Aku salah. Ternyata mamak dan bapak justru lebih terpukul saat berpisah dari anaknya, tapi tegas yang terus keduanya harus tampakkan di depan kami. Akhirnya kami kembali lagi ke pondok, memastikan Iki baik-baik saja dengan teman barunya.

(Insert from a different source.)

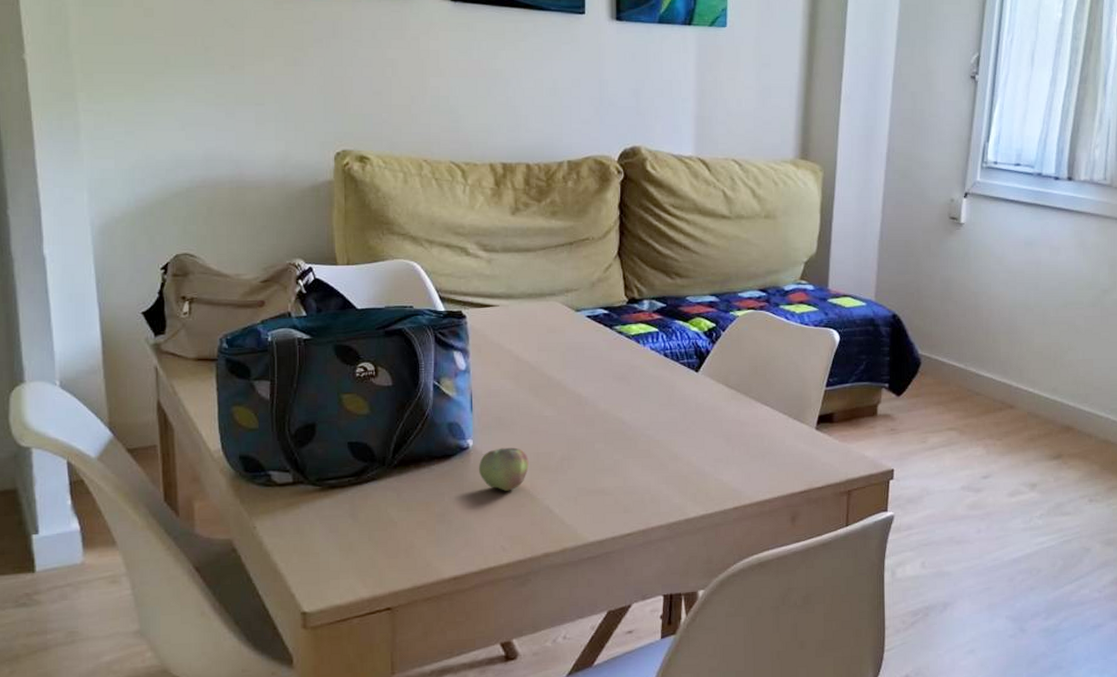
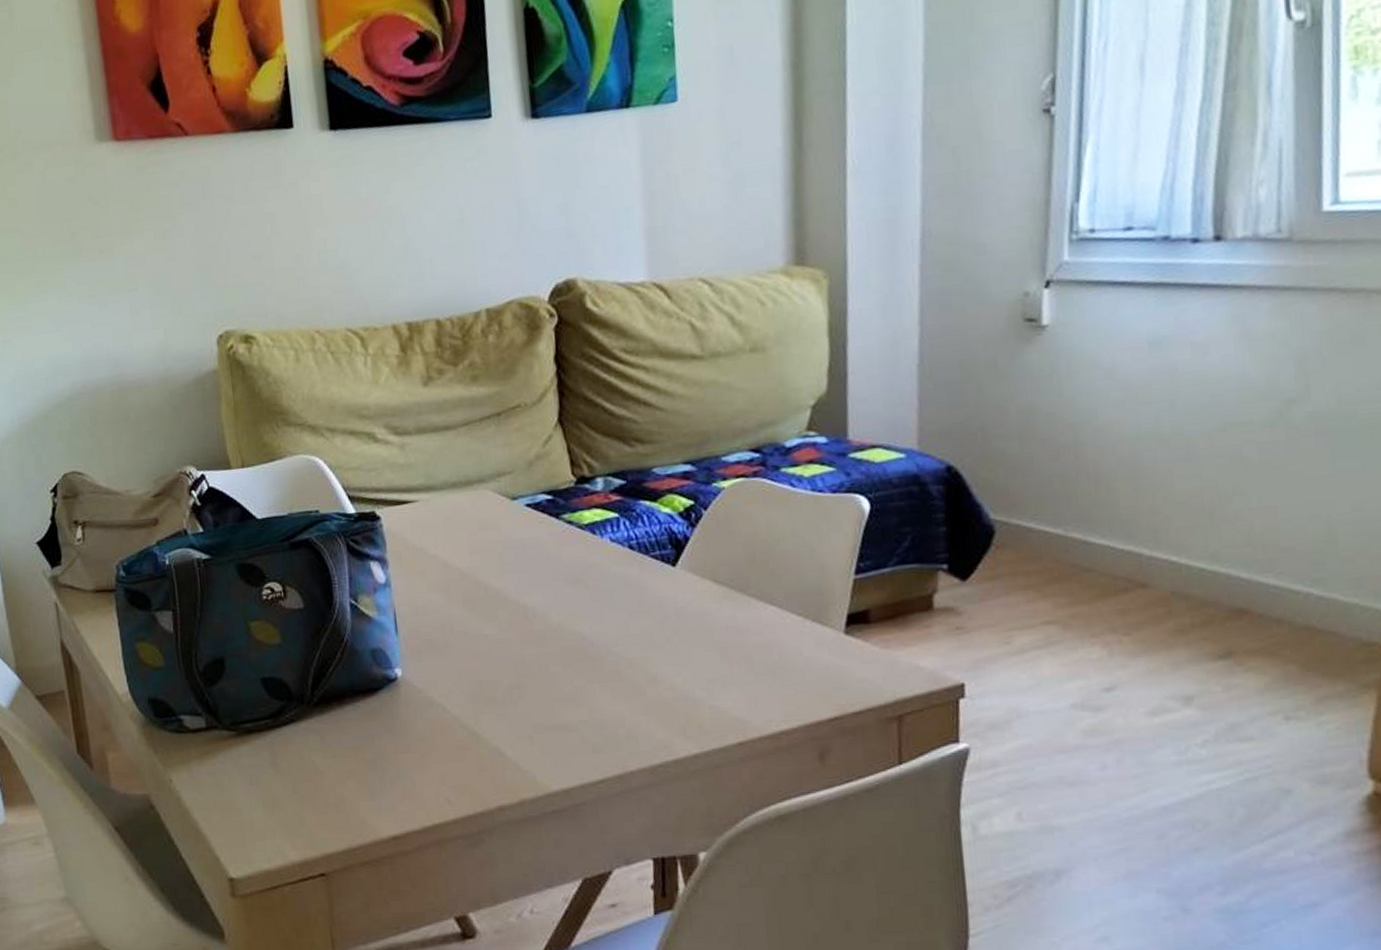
apple: present [478,447,530,491] -> none [410,675,471,730]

"Yung, mamak lebih merasakan sakit dibandingkan kalian yang merasa sedih karena ditinggalkan di pondok pesantren. Bukan Iki saja, dulu ketika Yung yang ditinggalkan, mamak sama bapak tengah malam kembali ke pesantren memastikan apakah Yung bisa tidur. Apalah arti kita semua berkumpul di rumah tanpa berilmu Yung, mamak sama bapak cuma ingin kalian jadi orang berilmu dan bermanfaat untuk orang lain. Bukan hanya terus-menerus bermanja dan meringkuk di pangkuan orang tua. Kami akan mati Yung, kalau yang kami tinggalkan harta setelah kami meninggal kalian akan rusuh memperebutkannya, tapi jika yang kami tinggalkan ilmu, kalian akan hidup dan bermanfaat dimanapun."
Air mata terus mengalir di pipiku dari awal mamak berbicara hingga kini. Ternyata, selama ini aku telah berburuk sangka pada kedua orang tua. Seharusnya aku yang lebih paham terhadap keduanya, karena aku adalah yang tertua. Tapi aku payah, tak pernah memikirkan perasaan mereka. Ku buang kata 'orang tua tak pernah mengerti dan peduli' dalam kamus hidupku.
Aku lebih suka tawa dari pada arti mata, semua orang pasti begitu. Mulai detik ini, kuyakinkan diri bahwa membahagiakan orang yang paling merasa kesakitan saat berpisah dari kita adalah kewajiban. Allah mengetahui siapa yang berhak menggapai surgaNya, kuharap mamak dan bapak adalah salah satu yang Allah pilihkan untuk jadi penghuni surgaNya selamanya.
Semenjak itu doaku pun berubah, bukan lagi warhamhumaa kamaa rabbayani shoghiro (sayangi kedunya sebagaimana keduanya menyayangiku sewaktu kecil) tapi menjadi warhamhuma akstar min rabbayani shoghiro (sayangi keduanya lebih dari keduanya menyayangiku sewaktu kecil).
***
[1] (sebutan untuk kakak perempuan)
[2] (sebutan untuk kakak laki-laki)
*Penulis adalah Mahasiswi tingkat dua Fakultas Bahasa Arab Universitas Al-Azhar Kairo.